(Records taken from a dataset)
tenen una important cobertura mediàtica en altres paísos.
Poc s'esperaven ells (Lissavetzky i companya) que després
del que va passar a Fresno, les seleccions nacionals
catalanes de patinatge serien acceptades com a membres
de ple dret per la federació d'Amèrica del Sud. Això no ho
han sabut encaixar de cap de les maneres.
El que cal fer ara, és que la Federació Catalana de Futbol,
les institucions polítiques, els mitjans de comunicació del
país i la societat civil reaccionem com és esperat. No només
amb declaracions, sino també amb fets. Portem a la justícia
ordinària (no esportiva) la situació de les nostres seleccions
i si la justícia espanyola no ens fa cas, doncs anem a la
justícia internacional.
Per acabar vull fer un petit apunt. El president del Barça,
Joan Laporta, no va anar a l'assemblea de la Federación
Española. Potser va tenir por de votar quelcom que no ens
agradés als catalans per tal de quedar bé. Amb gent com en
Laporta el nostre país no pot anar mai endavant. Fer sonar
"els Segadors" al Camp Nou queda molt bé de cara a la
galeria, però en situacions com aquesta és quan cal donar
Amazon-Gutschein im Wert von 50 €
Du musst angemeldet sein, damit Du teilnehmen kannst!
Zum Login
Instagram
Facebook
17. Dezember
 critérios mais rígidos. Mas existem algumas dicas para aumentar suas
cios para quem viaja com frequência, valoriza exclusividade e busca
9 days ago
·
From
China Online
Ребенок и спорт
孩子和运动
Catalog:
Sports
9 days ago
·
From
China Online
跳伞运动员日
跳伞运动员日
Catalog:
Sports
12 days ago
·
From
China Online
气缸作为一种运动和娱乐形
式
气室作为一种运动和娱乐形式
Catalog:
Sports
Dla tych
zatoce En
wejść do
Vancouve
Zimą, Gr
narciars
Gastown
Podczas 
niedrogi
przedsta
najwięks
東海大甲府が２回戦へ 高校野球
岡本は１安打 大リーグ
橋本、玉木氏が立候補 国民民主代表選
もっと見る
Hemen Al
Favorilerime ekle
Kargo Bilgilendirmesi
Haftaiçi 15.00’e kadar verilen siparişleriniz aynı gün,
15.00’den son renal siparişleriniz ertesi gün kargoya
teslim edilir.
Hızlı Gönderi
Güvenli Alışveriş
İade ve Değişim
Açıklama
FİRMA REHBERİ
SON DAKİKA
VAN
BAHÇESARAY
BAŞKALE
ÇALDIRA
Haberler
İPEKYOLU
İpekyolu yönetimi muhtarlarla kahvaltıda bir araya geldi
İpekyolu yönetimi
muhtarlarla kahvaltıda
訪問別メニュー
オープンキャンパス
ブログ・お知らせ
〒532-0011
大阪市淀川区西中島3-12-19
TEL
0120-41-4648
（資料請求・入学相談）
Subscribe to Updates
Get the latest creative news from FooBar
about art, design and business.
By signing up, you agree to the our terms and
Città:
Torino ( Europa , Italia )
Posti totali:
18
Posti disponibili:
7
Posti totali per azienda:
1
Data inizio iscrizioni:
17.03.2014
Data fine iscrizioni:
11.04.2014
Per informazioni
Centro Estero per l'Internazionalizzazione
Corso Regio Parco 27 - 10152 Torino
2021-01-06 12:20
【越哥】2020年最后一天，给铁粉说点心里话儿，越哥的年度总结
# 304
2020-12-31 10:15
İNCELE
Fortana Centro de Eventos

Your assignment. Output every line of the entries above as a Markdown table with the columns Row and Line text. Number the rows in order and omit blank lines.

Task result.
| Row | Line text |
|---|---|
| 1 | tenen una important cobertura mediàtica en altres paísos. |
| 2 | Poc s'esperaven ells (Lissavetzky i companya) que després |
| 3 | del que va passar a Fresno, les seleccions nacionals |
| 4 | catalanes de patinatge serien acceptades com a membres |
| 5 | de ple dret per la federació d'Amèrica del Sud. Això no ho |
| 6 | han sabut encaixar de cap de les maneres. |
| 7 | El que cal fer ara, és que la Federació Catalana de Futbol, |
| 8 | les institucions polítiques, els mitjans de comunicació del |
| 9 | país i la societat civil reaccionem com és esperat. No només |
| 10 | amb declaracions, sino també amb fets. Portem a la justícia |
| 11 | ordinària (no esportiva) la situació de les nostres seleccions |
| 12 | i si la justícia espanyola no ens fa cas, doncs anem a la |
| 13 | justícia internacional. |
| 14 | Per acabar vull fer un petit apunt. El president del Barça, |
| 15 | Joan Laporta, no va anar a l'assemblea de la Federación |
| 16 | Española. Potser va tenir por de votar quelcom que no ens |
| 17 | agradés als catalans per tal de quedar bé. Amb gent com en |
| 18 | Laporta el nostre país no pot anar mai endavant. Fer sonar |
| 19 | "els Segadors" al Camp Nou queda molt bé de cara a la |
| 20 | galeria, però en situacions com aquesta és quan cal donar |
| 21 | Amazon-Gutschein im Wert von 50 € |
| 22 | Du musst angemeldet sein, damit Du teilnehmen kannst! |
| 23 | Zum Login |
| 24 | Instagram |
| 25 | Facebook |
| 26 | 17. Dezember |
| 27 |  critérios mais rígidos. Mas existem algumas dicas para aumentar suas |
| 28 | cios para quem viaja com frequência, valoriza exclusividade e busca |
| 29 | 9 days ago |
| 30 | · |
| 31 | From |
| 32 | China Online |
| 33 | Ребенок и спорт |
| 34 | 孩子和运动 |
| 35 | Catalog: |
| 36 | Sports |
| 37 | 9 days ago |
| 38 | · |
| 39 | From |
| 40 | China Online |
| 41 | 跳伞运动员日 |
| 42 | 跳伞运动员日 |
| 43 | Catalog: |
| 44 | Sports |
| 45 | 12 days ago |
| 46 | · |
| 47 | From |
| 48 | China Online |
| 49 | 气缸作为一种运动和娱乐形 |
| 50 | 式 |
| 51 | 气室作为一种运动和娱乐形式 |
| 52 | Catalog: |
| 53 | Sports |
| 54 | Dla tych |
| 55 | zatoce En |
| 56 | wejść do |
| 57 | Vancouve |
| 58 | Zimą, Gr |
| 59 | narciars |
| 60 | Gastown |
| 61 | Podczas  |
| 62 | niedrogi |
| 63 | przedsta |
| 64 | najwięks |
| 65 | 東海大甲府が２回戦へ 高校野球 |
| 66 | 岡本は１安打 大リーグ |
| 67 | 橋本、玉木氏が立候補 国民民主代表選 |
| 68 | もっと見る |
| 69 | Hemen Al |
| 70 | Favorilerime ekle |
| 71 | Kargo Bilgilendirmesi |
| 72 | Haftaiçi 15.00’e kadar verilen siparişleriniz aynı gün, |
| 73 | 15.00’den son renal siparişleriniz ertesi gün kargoya |
| 74 | teslim edilir. |
| 75 | Hızlı Gönderi |
| 76 | Güvenli Alışveriş |
| 77 | İade ve Değişim |
| 78 | Açıklama |
| 79 | FİRMA REHBERİ |
| 80 | SON DAKİKA |
| 81 | VAN |
| 82 | BAHÇESARAY |
| 83 | BAŞKALE |
| 84 | ÇALDIRA |
| 85 | Haberler |
| 86 | İPEKYOLU |
| 87 | İpekyolu yönetimi muhtarlarla kahvaltıda bir araya geldi |
| 88 | İpekyolu yönetimi |
| 89 | muhtarlarla kahvaltıda |
| 90 | 訪問別メニュー |
| 91 | オープンキャンパス |
| 92 | ブログ・お知らせ |
| 93 | 〒532-0011 |
| 94 | 大阪市淀川区西中島3-12-19 |
| 95 | TEL |
| 96 | 0120-41-4648 |
| 97 | （資料請求・入学相談） |
| 98 | Subscribe to Updates |
| 99 | Get the latest creative news from FooBar |
| 100 | about art, design and business. |
| 101 | By signing up, you agree to the our terms and |
| 102 | Città: |
| 103 | Torino ( Europa , Italia ) |
| 104 | Posti totali: |
| 105 | 18 |
| 106 | Posti disponibili: |
| 107 | 7 |
| 108 | Posti totali per azienda: |
| 109 | 1 |
| 110 | Data inizio iscrizioni: |
| 111 | 17.03.2014 |
| 112 | Data fine iscrizioni: |
| 113 | 11.04.2014 |
| 114 | Per informazioni |
| 115 | Centro Estero per l'Internazionalizzazione |
| 116 | Corso Regio Parco 27 - 10152 Torino |
| 117 | 2021-01-06 12:20 |
| 118 | 【越哥】2020年最后一天，给铁粉说点心里话儿，越哥的年度总结 |
| 119 | # 304 |
| 120 | 2020-12-31 10:15 |
| 121 | İNCELE |
| 122 | Fortana Centro de Eventos |